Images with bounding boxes
========================================================================
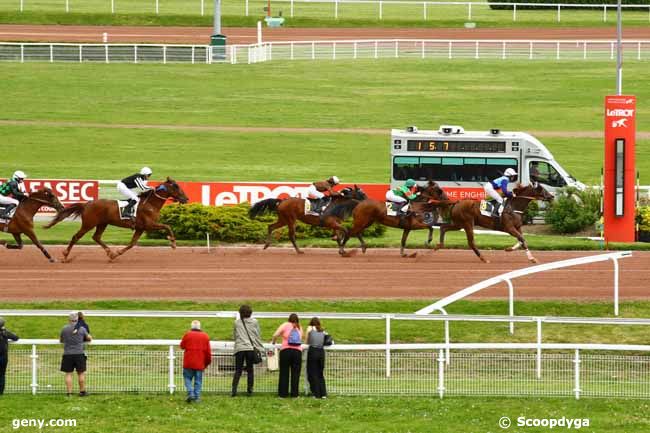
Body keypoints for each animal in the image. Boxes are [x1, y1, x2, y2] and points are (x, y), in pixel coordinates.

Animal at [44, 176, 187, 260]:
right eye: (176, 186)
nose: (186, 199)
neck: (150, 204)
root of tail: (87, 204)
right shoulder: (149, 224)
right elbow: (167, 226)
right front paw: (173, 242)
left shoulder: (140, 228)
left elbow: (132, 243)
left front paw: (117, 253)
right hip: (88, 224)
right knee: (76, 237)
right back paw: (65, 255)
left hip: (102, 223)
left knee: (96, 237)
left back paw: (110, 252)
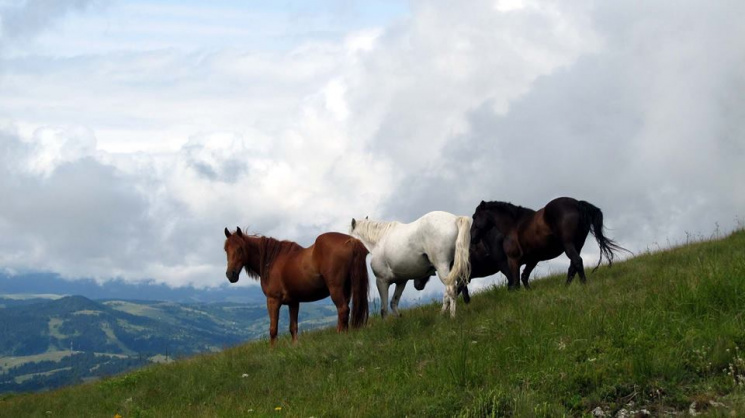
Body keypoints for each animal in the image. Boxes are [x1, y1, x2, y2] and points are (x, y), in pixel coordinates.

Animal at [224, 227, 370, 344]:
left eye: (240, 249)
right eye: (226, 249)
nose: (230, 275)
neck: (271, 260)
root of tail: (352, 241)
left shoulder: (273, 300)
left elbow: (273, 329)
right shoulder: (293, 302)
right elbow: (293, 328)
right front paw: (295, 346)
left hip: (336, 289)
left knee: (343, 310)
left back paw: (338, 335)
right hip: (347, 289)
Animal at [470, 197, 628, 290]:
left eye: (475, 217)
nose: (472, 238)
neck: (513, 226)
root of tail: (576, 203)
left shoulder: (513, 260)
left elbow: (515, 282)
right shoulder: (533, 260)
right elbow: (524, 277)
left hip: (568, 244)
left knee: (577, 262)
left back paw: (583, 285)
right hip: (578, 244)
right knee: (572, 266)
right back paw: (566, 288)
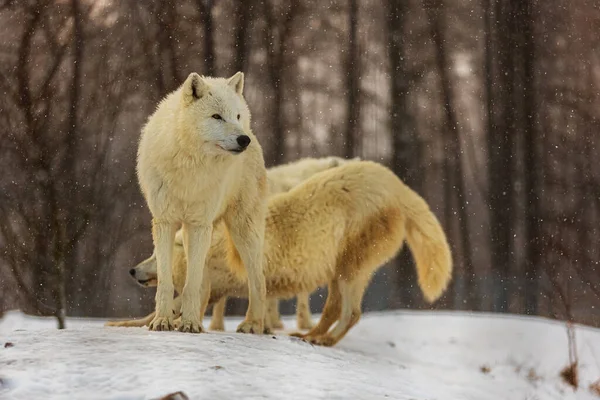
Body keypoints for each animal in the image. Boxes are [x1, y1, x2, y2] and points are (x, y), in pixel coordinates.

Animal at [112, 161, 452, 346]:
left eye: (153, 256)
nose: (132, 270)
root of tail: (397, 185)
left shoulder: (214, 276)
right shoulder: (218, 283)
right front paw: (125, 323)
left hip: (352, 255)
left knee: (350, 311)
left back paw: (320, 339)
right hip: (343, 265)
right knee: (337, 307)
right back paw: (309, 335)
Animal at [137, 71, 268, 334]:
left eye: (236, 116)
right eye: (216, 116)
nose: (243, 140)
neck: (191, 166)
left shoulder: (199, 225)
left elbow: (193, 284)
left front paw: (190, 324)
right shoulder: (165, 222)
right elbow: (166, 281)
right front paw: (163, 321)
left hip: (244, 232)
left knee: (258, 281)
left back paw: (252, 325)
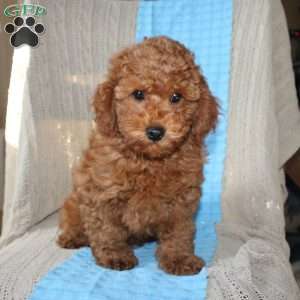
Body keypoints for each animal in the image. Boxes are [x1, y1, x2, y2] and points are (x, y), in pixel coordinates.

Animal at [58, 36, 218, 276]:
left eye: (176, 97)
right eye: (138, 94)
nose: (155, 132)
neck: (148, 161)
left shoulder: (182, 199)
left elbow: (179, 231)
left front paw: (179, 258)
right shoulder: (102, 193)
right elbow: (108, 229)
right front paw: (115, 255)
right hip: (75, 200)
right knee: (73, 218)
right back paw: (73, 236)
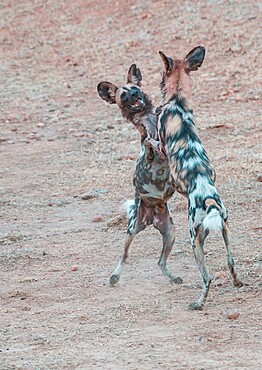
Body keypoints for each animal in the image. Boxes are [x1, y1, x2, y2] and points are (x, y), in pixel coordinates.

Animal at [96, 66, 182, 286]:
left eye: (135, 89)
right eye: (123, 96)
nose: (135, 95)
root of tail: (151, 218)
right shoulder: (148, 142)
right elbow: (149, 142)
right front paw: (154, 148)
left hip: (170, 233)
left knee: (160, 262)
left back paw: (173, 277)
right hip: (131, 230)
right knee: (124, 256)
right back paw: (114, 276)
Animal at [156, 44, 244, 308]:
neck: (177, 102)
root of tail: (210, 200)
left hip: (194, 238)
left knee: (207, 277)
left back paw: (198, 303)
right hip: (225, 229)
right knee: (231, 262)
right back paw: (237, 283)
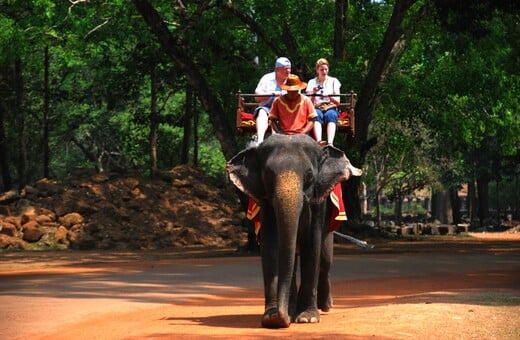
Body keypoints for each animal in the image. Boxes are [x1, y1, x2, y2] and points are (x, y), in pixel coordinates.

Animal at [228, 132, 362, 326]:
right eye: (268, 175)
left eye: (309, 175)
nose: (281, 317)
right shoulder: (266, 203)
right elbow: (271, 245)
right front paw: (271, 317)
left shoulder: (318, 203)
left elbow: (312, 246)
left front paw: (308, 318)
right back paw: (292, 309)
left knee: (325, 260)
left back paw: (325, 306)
========================================================================
> _Assignment_
Reproduce exactly the lines of the entries above from the first through the line with "left hip: (102, 223)", both included; pictures should not be reproduced.

> _Solved problem_
Body keypoints for each animal in the image. Boxes are [x1, y1, x2, y2] and points are (x, y), in pixel coordinates.

Animal at [44, 176, 187, 260]:
right eye: (176, 186)
nose: (186, 199)
neck: (150, 204)
root of tail: (87, 204)
right shoulder: (149, 224)
right elbow: (167, 226)
right front paw: (173, 242)
left shoulder: (140, 228)
left elbow: (132, 243)
left front paw: (117, 253)
right hip: (88, 224)
right knee: (76, 237)
right back paw: (65, 255)
left hip: (102, 223)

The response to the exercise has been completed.